[Collected data]
== == ==

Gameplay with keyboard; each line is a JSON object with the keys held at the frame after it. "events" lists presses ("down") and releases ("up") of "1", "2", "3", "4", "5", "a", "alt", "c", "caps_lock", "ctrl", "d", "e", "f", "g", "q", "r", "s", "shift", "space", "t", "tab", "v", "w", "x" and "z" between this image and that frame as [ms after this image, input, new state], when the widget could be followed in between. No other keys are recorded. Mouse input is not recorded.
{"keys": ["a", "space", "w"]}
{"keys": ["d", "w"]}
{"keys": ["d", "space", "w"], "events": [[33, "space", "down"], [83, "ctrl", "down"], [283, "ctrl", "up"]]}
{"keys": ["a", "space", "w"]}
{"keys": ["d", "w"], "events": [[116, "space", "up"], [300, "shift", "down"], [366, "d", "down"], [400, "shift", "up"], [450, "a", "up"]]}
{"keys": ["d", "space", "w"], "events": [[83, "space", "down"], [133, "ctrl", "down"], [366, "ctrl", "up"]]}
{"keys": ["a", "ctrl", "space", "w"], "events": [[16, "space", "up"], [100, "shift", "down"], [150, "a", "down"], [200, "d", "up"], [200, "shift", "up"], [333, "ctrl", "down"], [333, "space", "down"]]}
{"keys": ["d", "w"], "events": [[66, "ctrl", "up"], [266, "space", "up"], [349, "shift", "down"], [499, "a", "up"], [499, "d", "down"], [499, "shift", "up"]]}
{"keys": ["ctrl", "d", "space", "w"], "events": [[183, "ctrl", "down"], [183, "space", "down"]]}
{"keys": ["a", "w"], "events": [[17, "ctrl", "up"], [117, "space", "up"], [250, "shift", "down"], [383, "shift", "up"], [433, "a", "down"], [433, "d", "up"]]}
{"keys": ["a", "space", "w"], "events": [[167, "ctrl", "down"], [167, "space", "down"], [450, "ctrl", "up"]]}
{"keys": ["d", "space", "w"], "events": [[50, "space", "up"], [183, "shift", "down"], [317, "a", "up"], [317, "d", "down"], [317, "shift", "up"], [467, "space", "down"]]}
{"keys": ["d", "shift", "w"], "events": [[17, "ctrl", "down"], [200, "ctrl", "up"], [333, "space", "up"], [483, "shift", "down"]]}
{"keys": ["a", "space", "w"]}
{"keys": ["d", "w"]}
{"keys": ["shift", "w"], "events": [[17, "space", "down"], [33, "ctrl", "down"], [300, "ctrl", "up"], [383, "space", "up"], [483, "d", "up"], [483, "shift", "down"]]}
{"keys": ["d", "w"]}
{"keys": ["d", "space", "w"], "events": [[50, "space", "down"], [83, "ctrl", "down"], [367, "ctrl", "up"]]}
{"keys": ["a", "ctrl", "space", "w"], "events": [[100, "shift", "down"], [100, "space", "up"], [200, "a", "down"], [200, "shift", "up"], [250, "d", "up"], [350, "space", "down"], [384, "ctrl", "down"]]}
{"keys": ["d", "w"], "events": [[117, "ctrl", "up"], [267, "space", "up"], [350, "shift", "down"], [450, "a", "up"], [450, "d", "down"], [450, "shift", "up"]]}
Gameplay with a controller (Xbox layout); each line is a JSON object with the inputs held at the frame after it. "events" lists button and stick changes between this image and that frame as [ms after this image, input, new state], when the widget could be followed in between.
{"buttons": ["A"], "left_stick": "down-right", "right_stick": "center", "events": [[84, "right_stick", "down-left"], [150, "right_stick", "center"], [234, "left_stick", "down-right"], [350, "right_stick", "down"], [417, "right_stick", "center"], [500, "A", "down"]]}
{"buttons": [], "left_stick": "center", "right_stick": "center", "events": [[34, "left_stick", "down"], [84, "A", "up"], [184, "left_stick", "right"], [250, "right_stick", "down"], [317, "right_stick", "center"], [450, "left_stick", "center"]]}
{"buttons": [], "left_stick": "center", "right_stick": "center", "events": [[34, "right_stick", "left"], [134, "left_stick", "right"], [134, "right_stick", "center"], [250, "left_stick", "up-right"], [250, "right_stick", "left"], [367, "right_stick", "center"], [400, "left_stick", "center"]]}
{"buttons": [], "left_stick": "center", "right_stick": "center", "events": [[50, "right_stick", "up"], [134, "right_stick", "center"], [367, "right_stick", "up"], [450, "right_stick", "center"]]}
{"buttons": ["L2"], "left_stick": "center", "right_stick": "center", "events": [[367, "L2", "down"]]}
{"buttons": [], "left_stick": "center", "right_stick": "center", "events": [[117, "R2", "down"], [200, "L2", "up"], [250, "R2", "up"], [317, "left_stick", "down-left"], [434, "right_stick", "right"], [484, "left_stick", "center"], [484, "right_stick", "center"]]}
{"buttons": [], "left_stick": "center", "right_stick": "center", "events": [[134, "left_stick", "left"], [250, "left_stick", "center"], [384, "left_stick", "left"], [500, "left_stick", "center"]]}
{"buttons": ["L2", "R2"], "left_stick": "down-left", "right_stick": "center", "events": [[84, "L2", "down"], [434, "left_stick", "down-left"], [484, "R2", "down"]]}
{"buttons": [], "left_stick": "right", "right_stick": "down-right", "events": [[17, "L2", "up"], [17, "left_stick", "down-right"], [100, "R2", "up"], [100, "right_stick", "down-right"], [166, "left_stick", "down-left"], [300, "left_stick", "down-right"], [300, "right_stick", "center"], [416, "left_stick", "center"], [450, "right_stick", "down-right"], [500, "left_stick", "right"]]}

== == ==

THE TASK
I'd like all of the entries written out again exactly as they appear above.

WORKED SOLUTION
Gameplay with keyboard; each line is a JSON object with the keys held at the frame after it. "events" lists presses ("down") and releases ("up") of "1", "2", "3", "4", "5", "a", "alt", "c", "caps_lock", "ctrl", "d", "e", "f", "g", "q", "r", "s", "shift", "space", "t", "tab", "v", "w", "x" and "z" between this image and that frame as [ms after this image, input, new state], when the widget could be followed in between. No other keys are recorded. Mouse input is not recorded.
{"keys": ["a", "space", "w"]}
{"keys": ["d", "w"]}
{"keys": ["d", "space", "w"], "events": [[33, "space", "down"], [83, "ctrl", "down"], [283, "ctrl", "up"]]}
{"keys": ["a", "space", "w"]}
{"keys": ["d", "w"], "events": [[116, "space", "up"], [300, "shift", "down"], [366, "d", "down"], [400, "shift", "up"], [450, "a", "up"]]}
{"keys": ["d", "space", "w"], "events": [[83, "space", "down"], [133, "ctrl", "down"], [366, "ctrl", "up"]]}
{"keys": ["a", "ctrl", "space", "w"], "events": [[16, "space", "up"], [100, "shift", "down"], [150, "a", "down"], [200, "d", "up"], [200, "shift", "up"], [333, "ctrl", "down"], [333, "space", "down"]]}
{"keys": ["d", "w"], "events": [[66, "ctrl", "up"], [266, "space", "up"], [349, "shift", "down"], [499, "a", "up"], [499, "d", "down"], [499, "shift", "up"]]}
{"keys": ["ctrl", "d", "space", "w"], "events": [[183, "ctrl", "down"], [183, "space", "down"]]}
{"keys": ["a", "w"], "events": [[17, "ctrl", "up"], [117, "space", "up"], [250, "shift", "down"], [383, "shift", "up"], [433, "a", "down"], [433, "d", "up"]]}
{"keys": ["a", "space", "w"], "events": [[167, "ctrl", "down"], [167, "space", "down"], [450, "ctrl", "up"]]}
{"keys": ["d", "space", "w"], "events": [[50, "space", "up"], [183, "shift", "down"], [317, "a", "up"], [317, "d", "down"], [317, "shift", "up"], [467, "space", "down"]]}
{"keys": ["d", "shift", "w"], "events": [[17, "ctrl", "down"], [200, "ctrl", "up"], [333, "space", "up"], [483, "shift", "down"]]}
{"keys": ["a", "space", "w"]}
{"keys": ["d", "w"]}
{"keys": ["shift", "w"], "events": [[17, "space", "down"], [33, "ctrl", "down"], [300, "ctrl", "up"], [383, "space", "up"], [483, "d", "up"], [483, "shift", "down"]]}
{"keys": ["d", "w"]}
{"keys": ["d", "space", "w"], "events": [[50, "space", "down"], [83, "ctrl", "down"], [367, "ctrl", "up"]]}
{"keys": ["a", "ctrl", "space", "w"], "events": [[100, "shift", "down"], [100, "space", "up"], [200, "a", "down"], [200, "shift", "up"], [250, "d", "up"], [350, "space", "down"], [384, "ctrl", "down"]]}
{"keys": ["d", "w"], "events": [[117, "ctrl", "up"], [267, "space", "up"], [350, "shift", "down"], [450, "a", "up"], [450, "d", "down"], [450, "shift", "up"]]}
Gameplay with a controller (Xbox layout); each line is a JSON object with the inputs held at the frame after it. "events" lists button and stick changes between this image and that frame as [ms after this image, input, new state], when the widget could be followed in between.
{"buttons": ["A"], "left_stick": "down-right", "right_stick": "center", "events": [[84, "right_stick", "down-left"], [150, "right_stick", "center"], [234, "left_stick", "down-right"], [350, "right_stick", "down"], [417, "right_stick", "center"], [500, "A", "down"]]}
{"buttons": [], "left_stick": "center", "right_stick": "center", "events": [[34, "left_stick", "down"], [84, "A", "up"], [184, "left_stick", "right"], [250, "right_stick", "down"], [317, "right_stick", "center"], [450, "left_stick", "center"]]}
{"buttons": [], "left_stick": "center", "right_stick": "center", "events": [[34, "right_stick", "left"], [134, "left_stick", "right"], [134, "right_stick", "center"], [250, "left_stick", "up-right"], [250, "right_stick", "left"], [367, "right_stick", "center"], [400, "left_stick", "center"]]}
{"buttons": [], "left_stick": "center", "right_stick": "center", "events": [[50, "right_stick", "up"], [134, "right_stick", "center"], [367, "right_stick", "up"], [450, "right_stick", "center"]]}
{"buttons": ["L2"], "left_stick": "center", "right_stick": "center", "events": [[367, "L2", "down"]]}
{"buttons": [], "left_stick": "center", "right_stick": "center", "events": [[117, "R2", "down"], [200, "L2", "up"], [250, "R2", "up"], [317, "left_stick", "down-left"], [434, "right_stick", "right"], [484, "left_stick", "center"], [484, "right_stick", "center"]]}
{"buttons": [], "left_stick": "center", "right_stick": "center", "events": [[134, "left_stick", "left"], [250, "left_stick", "center"], [384, "left_stick", "left"], [500, "left_stick", "center"]]}
{"buttons": ["L2", "R2"], "left_stick": "down-left", "right_stick": "center", "events": [[84, "L2", "down"], [434, "left_stick", "down-left"], [484, "R2", "down"]]}
{"buttons": [], "left_stick": "right", "right_stick": "down-right", "events": [[17, "L2", "up"], [17, "left_stick", "down-right"], [100, "R2", "up"], [100, "right_stick", "down-right"], [166, "left_stick", "down-left"], [300, "left_stick", "down-right"], [300, "right_stick", "center"], [416, "left_stick", "center"], [450, "right_stick", "down-right"], [500, "left_stick", "right"]]}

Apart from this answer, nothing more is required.